End of the SAVE Plan
One of the major shifts is the termination of the SAVE Plan, which was introduced during President Biden’s administration. In December, the U.S. Department of Education announced a proposed settlement to end this popular repayment plan. The SAVE Plan was widely recognized for its affordability and flexibility, offering low income borrowers payments as low as $0.
However, legal challenges prompted by Republican state attorneys general questioned the plan’s legality. Consequently, approximately 7 million borrowers currently enrolled in SAVE may need to transition to different repayment plans. This new arrangement is currently awaiting court approval.
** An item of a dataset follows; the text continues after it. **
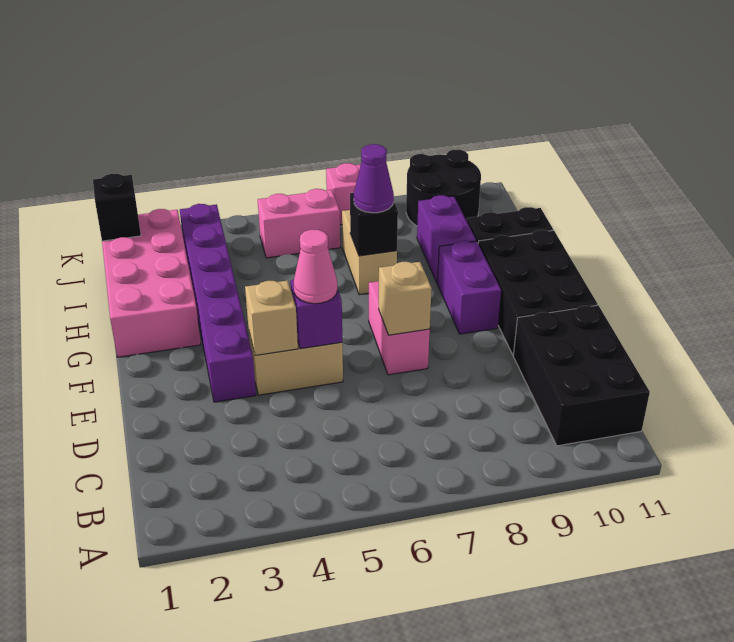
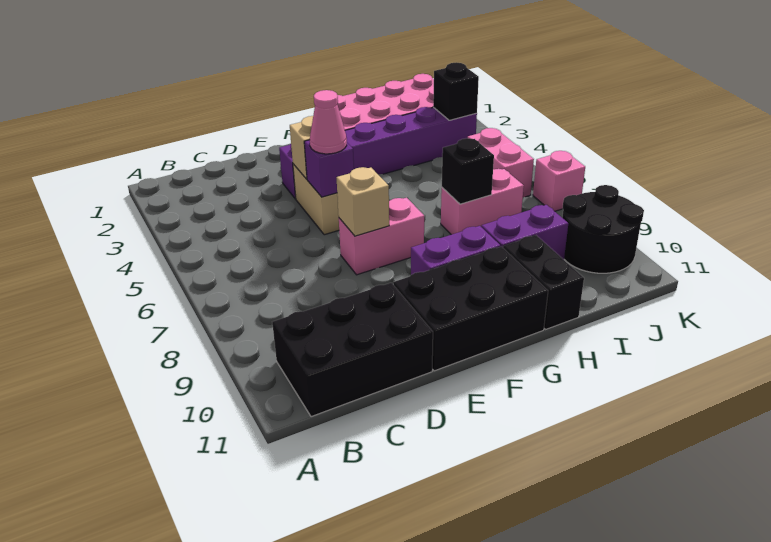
tan brick H7:I7 level 1 -> pink brick H7:I7 level 1
purple cone H7 level 3 -> none
black brick J1 level 2 -> black brick J3 level 2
Impact on Public Service Loan Forgiveness
Borrowers like Liz Kilty, an oncology nurse in Portland, Oregon, are now facing uncertainty regarding the Public Service Loan Forgiveness (PSLF) program. PSLF enables public service workers to erase their student debt after a decade of payments. Legal troubles surrounding the SAVE Plan have delayed the progress of these borrowers.
While PSLF is protected by Congress, changes effective July 1, 2026, may complicate eligibility. New regulations will exclude workers from certain government or nonprofit jobs based on loosely defined criteria regarding their employer’s activities.
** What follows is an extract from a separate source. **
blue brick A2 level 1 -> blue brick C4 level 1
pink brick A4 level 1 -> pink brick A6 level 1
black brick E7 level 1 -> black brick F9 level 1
Changes in Repayment Plans
The One Big Beautiful Bill Act (OBBBA) will also introduce alterations to existing repayment options. By mid-2028, both the Income-Contingent Repayment (ICR) and Pay As You Earn (PAYE) plans will be phased out. However, a new Income-Based Repayment (IBR) plan will remain available for borrowers.
Starting July 1, 2026, new repayment options will be introduced:
- Standard Plan: Borrowers will face a repayment period of 10 to 25 years based on their debt size.
- Repayment Assistance Plan (RAP): This option offers income-based payments and waives excess interest. It encourages repayment while extending forgiveness timeframes to 30 years.
New Borrowing Limits for Graduate Students
Graduate students will also feel the impact of new borrowing limits, effective July 1, 2026. The current grad PLUS program will be abolished, capping loans at $20,500 per year for graduate students.
This shift aims to curb excessive tuition fees, but many may find themselves short on funding. Students pursuing professional degrees, like medicine or law, will have a borrowing cap of $50,000 annually. Parents utilizing parent PLUS loans will see limits set at $65,000 per child.
The Alarm of Rising Default Rates
As these changes unfold, a significant number of borrowers are already struggling with their payments. Recent data reveals that about 12 million borrowers are either in default or delinquent on their loans.
With over 25% of federal loan holders facing payment challenges, experts warn of a possible “default cliff.” The Department of Education plans to resume wage garnishments for defaulted borrowers in early 2026, adding to the urgency of the situation.
As 2026 approaches, both the Trump administration and Congressional leaders are tasked with ensuring these sweeping changes benefit borrowers rather than exacerbate the ongoing student loan crisis.